Asked how Padilla differed from the hundreds of Mafia wannabes, thousands of teen street gang applicants, and millions of habitual drunk drivers in the United States, all of whom are currently free men, but who may one day kill someone, Mr. Comey said "The difference is that Mr. Padilla was actually planning to kill Americans.  When a drunk smashes into a minivan and kills a soccer mom and three kids, it's an accident, an Act of God.  You can't do anything about that." 
When a reporter pointed out that organized crime members, from street gangs to international syndicates, often plan to and do kill people, Comey replied "OK, that's different because most killings by criminals are of other criminals.  Not only does that not affect innocent Americans (as long as they're wealthy enough to live in safe suburbs), but it's practically a public service. 

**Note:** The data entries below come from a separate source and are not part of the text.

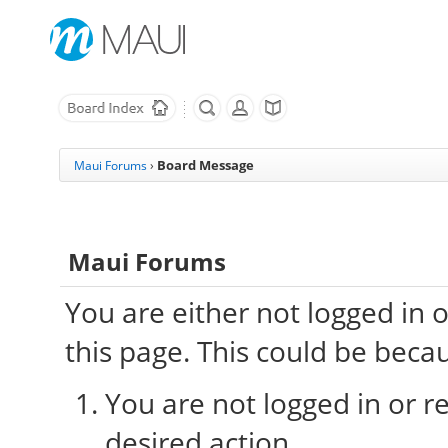
Board Message
Maui Forums
›
Maui Forums
You are either not logged in 
this page. This could be beca
You are not logged in or re
desired action.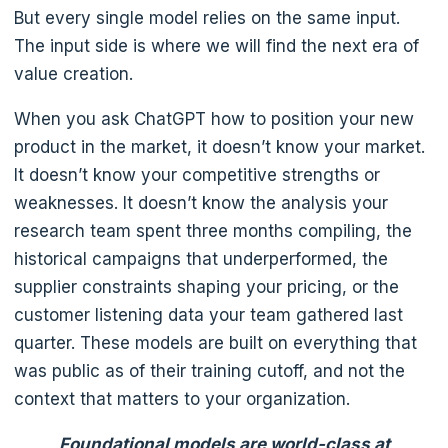
But every single model relies on the same input.
The input side is where we will find the next era of
value creation.
When you ask ChatGPT how to position your new
product in the market, it doesn’t know your market.
It doesn’t know your competitive strengths or
weaknesses. It doesn’t know the analysis your
research team spent three months compiling, the
historical campaigns that underperformed, the
supplier constraints shaping your pricing, or the
customer listening data your team gathered last
quarter. These models are built on everything that
was public as of their training cutoff, and not the
context that matters to your organization.
Foundational models are world-class at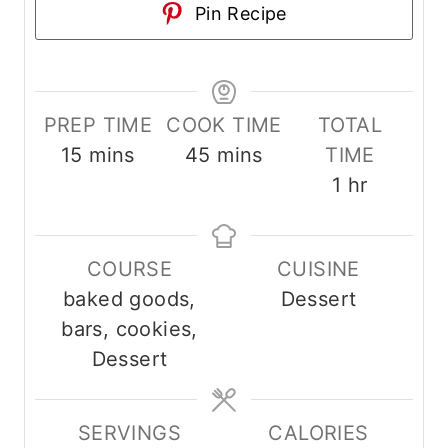
Pin Recipe
PREP TIME
COOK TIME
TOTAL
m
m
15
mins
45
mins
TIME
i
i
h
1
hr
n
n
o
u
u
u
COURSE
CUISINE
t
t
r
baked goods,
Dessert
e
e
bars, cookies,
s
s
Dessert
SERVINGS
CALORIES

Asked if Mr. Padilla had killed more or fewer people than the tobacco industry last year, Comey said "Well, I'd have to have our research people look into that.  Padilla, in the last year he was free, managed to kill zero people, but cigarettes killed only a few thousand, so we'll have to see which is more."  Told by a reporter than even one thousand is more than zero, Comey dismissed the information saying "I'm not going to react to your hearsay version of math, I'm going to wait for the expert opinion."

Finally, asked if Padilla were not in fact simply a low-life loser of a punk, whose serial failures in life and overactive imagination had led him to delude himself that he was an international figure of menace, a fantasy that the government was willing to sacrifice a thousand years of legal tradition to validate, Comey replied "This was no fantasy.  This man talked - actually spoke - to top al-Qaeda leaders.  He voluntarily communicated with them.  Asked on what particular date "Talking to Bad Guys" had become a Federal Crime, Comey spluttered "That's not the point!  They could easily have progressed from speculating about leaving the gas on to deliberately causing traffic accidents or setting fires with matches.  Matches!  Sulfur!  The Devil's chopsticks!  The New WMD!   Sure, they call them 'safety matches', but they're not safe!  No Sir!"

Comey was led off the podium and replaced by a man who detailed al-Qaeda's plan to flush large objects down America's toilets, causing a septic tank crisis.